To calculate the pH during the titration, we need to determine the moles of acid and base at each addition and then use the balanced equation for the reaction between HCl and NaOH to find the moles of HCl and NaOH remaining.

Let's go step by step:

A.) 28.00 mL of NaOH added:
To find the moles of acid, we can use the formula:
moles = volume (L) x molarity (mol/L)

moles of HCl = 0.040 L x 0.1000 mol/L = 0.004 mol HCl
moles of NaOH = 0.028 L x 0.1000 mol/L = 0.0028 mol NaOH

From the balanced equation between HCl and NaOH:
HCl + NaOH → NaCl + H2O

We can see that the ratio between HCl and NaOH is 1:1, meaning that for every mole of HCl, we need one mole of NaOH to react completely.

Since we have 0.0028 mol NaOH, it means that 0.0028 mol HCl has reacted. Therefore, the moles of HCl remaining are 0.004 - 0.0028 = 0.0012 mol HCl.

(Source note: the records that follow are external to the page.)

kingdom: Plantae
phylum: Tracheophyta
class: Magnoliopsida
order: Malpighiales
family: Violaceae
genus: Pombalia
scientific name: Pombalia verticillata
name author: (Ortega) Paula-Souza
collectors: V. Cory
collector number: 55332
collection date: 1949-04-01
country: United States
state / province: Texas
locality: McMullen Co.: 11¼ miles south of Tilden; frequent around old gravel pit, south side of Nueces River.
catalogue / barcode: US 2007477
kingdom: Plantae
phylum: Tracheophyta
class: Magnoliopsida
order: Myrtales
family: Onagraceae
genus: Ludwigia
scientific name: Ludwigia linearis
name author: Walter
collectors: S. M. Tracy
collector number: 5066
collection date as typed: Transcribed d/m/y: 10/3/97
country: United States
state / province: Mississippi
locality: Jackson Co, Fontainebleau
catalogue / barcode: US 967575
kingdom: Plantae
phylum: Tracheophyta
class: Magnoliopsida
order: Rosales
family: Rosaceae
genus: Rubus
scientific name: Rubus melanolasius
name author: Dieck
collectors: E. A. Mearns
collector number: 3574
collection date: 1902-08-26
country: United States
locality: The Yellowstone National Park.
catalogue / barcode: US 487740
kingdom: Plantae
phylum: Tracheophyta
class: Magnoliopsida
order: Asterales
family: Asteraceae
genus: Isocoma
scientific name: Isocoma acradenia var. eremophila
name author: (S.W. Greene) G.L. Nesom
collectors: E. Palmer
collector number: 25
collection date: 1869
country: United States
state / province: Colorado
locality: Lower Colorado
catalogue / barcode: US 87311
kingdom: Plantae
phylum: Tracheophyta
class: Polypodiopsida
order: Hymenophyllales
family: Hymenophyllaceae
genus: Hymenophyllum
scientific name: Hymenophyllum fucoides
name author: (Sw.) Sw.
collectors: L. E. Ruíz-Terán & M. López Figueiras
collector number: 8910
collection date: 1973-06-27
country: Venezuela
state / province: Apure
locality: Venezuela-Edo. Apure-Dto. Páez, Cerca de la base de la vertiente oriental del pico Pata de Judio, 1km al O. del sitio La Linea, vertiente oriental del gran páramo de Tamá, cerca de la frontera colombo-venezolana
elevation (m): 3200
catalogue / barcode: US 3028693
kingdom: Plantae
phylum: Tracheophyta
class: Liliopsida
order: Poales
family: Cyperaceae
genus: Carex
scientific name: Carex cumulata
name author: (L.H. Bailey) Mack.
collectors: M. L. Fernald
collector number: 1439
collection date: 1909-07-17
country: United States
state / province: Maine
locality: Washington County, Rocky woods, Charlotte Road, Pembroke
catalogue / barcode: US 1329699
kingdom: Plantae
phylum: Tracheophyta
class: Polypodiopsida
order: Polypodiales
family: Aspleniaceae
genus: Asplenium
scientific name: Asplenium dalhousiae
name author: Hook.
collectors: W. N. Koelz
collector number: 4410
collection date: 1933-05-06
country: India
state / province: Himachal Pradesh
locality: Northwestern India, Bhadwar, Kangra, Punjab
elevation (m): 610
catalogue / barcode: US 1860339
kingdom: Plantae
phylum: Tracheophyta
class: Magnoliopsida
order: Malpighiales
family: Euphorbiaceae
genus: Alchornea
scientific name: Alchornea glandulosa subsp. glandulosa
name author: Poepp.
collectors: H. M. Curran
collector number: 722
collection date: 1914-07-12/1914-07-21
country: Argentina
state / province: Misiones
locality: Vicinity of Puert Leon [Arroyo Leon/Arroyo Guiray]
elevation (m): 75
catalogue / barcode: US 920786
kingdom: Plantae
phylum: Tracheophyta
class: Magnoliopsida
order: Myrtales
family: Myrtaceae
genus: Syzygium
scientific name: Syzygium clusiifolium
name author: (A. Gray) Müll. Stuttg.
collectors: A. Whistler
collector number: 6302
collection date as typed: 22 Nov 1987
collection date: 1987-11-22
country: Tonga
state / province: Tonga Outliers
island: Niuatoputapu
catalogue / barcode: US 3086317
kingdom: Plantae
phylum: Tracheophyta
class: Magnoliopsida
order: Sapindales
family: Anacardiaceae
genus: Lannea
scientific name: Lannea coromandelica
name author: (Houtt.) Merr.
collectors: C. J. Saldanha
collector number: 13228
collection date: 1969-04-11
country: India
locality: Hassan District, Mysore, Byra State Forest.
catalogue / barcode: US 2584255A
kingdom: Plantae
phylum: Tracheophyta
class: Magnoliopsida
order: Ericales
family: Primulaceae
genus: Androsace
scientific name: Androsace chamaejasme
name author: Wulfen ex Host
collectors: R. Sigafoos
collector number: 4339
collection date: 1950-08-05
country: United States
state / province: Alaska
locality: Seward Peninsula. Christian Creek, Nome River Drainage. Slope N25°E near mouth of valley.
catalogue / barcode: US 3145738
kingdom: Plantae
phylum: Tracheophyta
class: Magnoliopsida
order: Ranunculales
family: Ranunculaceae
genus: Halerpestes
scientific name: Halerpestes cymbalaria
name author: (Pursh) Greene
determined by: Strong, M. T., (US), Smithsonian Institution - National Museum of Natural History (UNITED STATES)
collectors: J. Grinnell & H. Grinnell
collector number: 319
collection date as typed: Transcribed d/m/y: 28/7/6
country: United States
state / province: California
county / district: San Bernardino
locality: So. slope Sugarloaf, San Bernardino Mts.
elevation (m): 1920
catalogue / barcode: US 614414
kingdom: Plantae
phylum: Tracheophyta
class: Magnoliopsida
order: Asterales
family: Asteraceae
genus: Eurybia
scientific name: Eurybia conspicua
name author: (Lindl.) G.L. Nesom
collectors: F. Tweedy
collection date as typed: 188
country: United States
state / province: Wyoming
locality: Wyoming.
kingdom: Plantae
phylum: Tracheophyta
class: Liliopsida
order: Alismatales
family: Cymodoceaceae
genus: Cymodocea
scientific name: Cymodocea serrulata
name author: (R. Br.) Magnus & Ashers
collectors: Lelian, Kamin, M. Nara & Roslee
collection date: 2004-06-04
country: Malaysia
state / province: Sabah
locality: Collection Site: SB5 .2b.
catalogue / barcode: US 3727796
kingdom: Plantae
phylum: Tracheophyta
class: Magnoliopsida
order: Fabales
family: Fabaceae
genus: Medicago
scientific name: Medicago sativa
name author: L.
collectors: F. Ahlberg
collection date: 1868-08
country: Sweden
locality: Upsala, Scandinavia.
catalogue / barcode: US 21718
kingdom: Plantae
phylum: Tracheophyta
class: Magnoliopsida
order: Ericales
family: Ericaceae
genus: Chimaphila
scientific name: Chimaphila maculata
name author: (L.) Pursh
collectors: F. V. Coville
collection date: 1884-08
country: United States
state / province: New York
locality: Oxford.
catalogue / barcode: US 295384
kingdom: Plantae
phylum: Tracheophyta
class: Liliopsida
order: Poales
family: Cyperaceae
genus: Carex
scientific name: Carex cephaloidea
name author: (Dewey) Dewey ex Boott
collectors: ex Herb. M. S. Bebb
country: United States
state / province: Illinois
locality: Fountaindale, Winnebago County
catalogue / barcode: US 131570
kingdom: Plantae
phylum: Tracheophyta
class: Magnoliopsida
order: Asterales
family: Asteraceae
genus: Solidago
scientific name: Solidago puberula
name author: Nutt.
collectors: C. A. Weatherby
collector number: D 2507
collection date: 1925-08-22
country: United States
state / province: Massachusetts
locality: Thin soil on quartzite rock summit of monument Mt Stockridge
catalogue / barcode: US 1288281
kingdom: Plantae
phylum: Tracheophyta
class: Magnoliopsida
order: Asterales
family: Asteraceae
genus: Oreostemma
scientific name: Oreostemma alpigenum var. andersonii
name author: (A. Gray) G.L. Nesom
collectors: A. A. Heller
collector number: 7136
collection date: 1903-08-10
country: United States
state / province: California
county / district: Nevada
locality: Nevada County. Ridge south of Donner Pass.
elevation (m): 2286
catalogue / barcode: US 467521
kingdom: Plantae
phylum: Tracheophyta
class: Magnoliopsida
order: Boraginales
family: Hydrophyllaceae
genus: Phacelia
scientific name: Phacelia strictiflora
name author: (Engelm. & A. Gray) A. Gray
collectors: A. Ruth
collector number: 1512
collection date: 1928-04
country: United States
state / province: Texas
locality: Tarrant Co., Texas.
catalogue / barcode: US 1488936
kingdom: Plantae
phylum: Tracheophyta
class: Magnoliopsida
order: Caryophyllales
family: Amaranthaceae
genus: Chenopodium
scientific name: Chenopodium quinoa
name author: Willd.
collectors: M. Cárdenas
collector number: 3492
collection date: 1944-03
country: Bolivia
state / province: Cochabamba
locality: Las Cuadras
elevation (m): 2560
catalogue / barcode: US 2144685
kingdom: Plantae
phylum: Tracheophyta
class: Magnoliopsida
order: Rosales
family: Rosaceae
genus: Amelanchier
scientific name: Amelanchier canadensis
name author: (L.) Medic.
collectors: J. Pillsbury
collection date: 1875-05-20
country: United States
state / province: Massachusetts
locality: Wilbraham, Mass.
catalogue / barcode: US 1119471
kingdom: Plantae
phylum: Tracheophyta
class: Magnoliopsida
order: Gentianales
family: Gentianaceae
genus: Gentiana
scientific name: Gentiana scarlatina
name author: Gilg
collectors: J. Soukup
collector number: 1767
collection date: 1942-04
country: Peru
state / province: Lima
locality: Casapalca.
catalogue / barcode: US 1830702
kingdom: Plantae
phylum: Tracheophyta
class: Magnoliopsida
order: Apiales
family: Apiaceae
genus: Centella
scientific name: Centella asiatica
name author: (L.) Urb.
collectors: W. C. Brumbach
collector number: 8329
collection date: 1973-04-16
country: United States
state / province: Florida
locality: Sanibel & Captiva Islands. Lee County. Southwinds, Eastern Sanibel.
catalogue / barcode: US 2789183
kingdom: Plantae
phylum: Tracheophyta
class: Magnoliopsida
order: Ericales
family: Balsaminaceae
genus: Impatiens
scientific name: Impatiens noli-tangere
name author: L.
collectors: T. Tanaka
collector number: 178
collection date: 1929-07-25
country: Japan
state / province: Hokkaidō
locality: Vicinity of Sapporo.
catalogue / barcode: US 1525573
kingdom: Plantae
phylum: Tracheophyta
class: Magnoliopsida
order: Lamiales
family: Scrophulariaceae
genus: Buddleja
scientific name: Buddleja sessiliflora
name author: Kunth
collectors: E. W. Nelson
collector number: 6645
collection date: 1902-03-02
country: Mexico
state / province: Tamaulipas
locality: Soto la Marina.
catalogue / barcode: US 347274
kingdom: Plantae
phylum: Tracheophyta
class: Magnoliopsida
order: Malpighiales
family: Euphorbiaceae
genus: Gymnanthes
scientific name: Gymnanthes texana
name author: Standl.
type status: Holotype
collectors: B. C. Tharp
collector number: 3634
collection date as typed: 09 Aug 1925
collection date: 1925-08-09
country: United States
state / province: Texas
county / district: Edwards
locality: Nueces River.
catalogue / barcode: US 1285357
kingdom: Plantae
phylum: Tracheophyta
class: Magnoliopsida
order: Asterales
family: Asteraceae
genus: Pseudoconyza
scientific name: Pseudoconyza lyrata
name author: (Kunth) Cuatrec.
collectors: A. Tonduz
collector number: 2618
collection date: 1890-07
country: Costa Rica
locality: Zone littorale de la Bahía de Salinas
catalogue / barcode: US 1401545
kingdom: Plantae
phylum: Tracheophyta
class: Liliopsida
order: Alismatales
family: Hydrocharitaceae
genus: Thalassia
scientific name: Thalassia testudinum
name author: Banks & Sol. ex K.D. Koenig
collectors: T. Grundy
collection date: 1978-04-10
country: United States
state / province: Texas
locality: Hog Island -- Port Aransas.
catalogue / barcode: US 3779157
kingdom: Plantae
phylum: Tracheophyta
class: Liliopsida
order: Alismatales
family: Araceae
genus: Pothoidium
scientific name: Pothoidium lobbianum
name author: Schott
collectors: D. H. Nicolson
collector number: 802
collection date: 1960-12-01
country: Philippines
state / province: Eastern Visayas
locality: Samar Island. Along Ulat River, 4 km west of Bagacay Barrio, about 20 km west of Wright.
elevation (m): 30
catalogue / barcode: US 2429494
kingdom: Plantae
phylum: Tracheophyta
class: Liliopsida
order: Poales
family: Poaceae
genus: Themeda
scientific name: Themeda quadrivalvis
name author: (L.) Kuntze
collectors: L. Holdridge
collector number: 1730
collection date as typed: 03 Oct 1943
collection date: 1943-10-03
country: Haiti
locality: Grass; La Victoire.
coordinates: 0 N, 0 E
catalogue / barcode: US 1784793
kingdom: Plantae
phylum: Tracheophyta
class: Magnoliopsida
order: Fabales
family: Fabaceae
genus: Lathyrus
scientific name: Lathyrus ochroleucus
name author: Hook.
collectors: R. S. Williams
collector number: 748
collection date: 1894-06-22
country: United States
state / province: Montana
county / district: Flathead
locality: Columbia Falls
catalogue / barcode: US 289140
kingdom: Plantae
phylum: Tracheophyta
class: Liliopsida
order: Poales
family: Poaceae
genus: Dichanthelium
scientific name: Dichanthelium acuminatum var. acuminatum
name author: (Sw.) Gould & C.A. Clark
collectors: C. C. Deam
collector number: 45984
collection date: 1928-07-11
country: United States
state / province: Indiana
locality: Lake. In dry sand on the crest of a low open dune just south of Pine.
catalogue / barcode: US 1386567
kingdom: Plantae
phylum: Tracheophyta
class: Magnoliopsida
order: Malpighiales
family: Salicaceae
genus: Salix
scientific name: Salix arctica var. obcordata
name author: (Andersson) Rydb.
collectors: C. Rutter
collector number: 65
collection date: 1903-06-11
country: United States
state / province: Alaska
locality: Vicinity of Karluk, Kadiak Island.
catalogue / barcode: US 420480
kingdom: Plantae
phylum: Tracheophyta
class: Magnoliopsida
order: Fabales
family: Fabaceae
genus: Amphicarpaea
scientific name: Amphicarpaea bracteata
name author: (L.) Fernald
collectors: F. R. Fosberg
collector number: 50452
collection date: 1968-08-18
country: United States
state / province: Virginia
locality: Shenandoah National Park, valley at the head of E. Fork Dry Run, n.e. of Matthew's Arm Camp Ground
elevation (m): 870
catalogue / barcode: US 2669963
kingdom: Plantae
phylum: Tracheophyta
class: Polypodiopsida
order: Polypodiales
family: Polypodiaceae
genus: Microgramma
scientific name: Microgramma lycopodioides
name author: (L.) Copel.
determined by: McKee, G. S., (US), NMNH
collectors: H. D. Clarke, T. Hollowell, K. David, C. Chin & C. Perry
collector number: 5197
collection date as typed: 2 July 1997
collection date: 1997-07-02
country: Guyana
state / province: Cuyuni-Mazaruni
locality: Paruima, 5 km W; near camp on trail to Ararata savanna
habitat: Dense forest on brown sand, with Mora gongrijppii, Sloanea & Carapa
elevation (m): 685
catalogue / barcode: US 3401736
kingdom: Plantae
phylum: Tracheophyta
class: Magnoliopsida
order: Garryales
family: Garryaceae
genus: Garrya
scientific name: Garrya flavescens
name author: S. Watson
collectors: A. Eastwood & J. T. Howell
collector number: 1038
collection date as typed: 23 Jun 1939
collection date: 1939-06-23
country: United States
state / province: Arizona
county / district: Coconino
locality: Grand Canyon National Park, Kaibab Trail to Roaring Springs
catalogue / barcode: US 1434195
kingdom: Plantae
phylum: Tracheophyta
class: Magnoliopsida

Now, we can calculate the concentration of the remaining HCl:
concentration (mol/L) = moles / volume (L)

concentration of HCl = 0.0012 mol / (0.040 L + 0.028 L) = 0.017 mol/L

To calculate the pH, we can use the formula:
pH = -log[H+]

[H+] represents the concentration of H+ ions in the solution.

pH = -log(0.017) ≈ 1.77

Therefore, the pH after adding 28.00 mL of NaOH is approximately 1.77.

B.) 39.80 mL of NaOH added:
Following the same procedure:
moles of HCl = 0.004 mol
moles of NaOH = 0.0398 L x 0.1000 mol/L = 0.00398 mol
moles of HCl remaining = 0.004 - 0.00398 = 2.0 x 10^-5 mol
concentration of HCl = (2.0 x 10^-5 mol) / (0.040 L + 0.0398 L) = 2.5 x 10^-4 mol/L
pH = -log(2.5 x 10^-4) ≈ 3.60

Therefore, the pH after adding 39.80 mL of NaOH is approximately 3.60.

C.) 48.00 mL of NaOH added:
Following the same procedure:
moles of HCl = 0.004 mol
moles of NaOH = 0.048 L x 0.1000 mol/L = 0.0048 mol
moles of HCl remaining = 0.004 - 0.0048 = -0.0008 mol (negative because all HCl has reacted)
pH = -log(0) = Undefined (pH cannot be calculated when all acid has reacted)

Therefore, the pH after adding 48.00 mL of NaOH is undefined since all the acid has reacted.